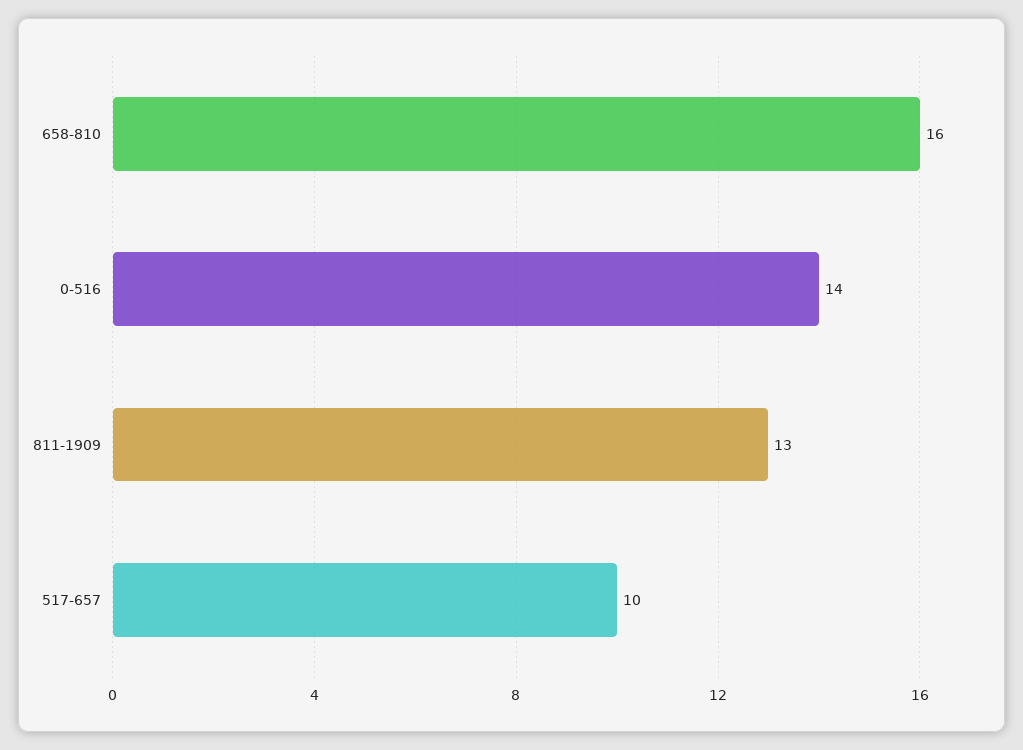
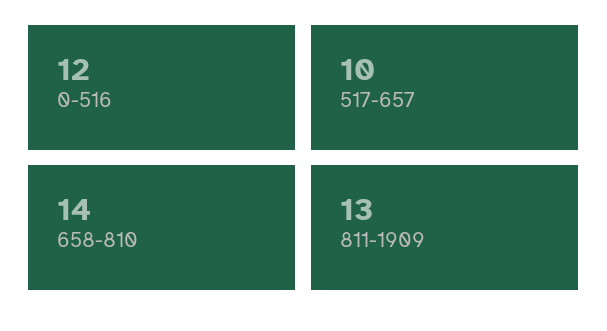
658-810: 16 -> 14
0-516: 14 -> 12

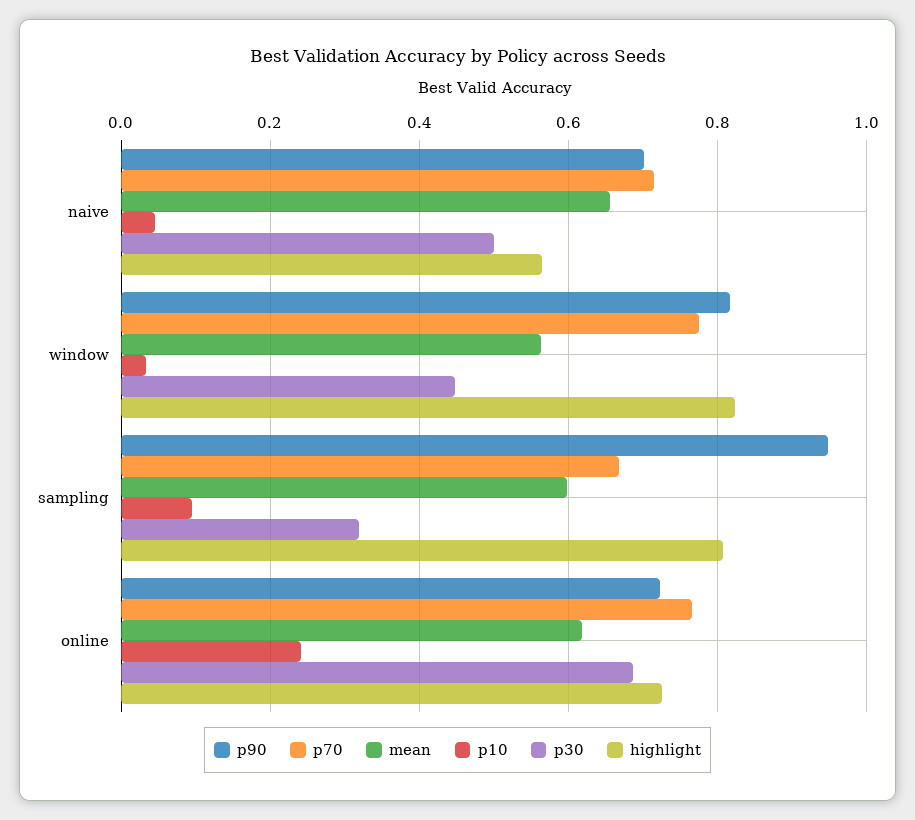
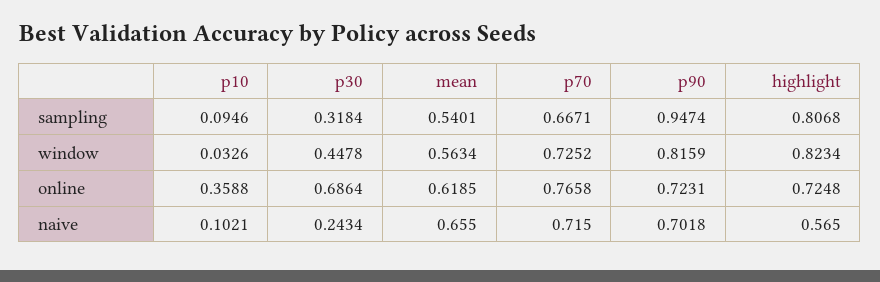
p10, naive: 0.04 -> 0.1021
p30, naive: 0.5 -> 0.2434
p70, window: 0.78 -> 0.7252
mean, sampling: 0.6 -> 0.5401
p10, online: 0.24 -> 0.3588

★ ★ ★ ★ ★

> _WORK ORDER_:
A faithful copy is needed: reproduce all of the data above, leaving the pictures out.

> _FINISHED EXERCISE_:
658-810: 16 -> 14
0-516: 14 -> 12

p10, naive: 0.04 -> 0.1021
p30, naive: 0.5 -> 0.2434
p70, window: 0.78 -> 0.7252
mean, sampling: 0.6 -> 0.5401
p10, online: 0.24 -> 0.3588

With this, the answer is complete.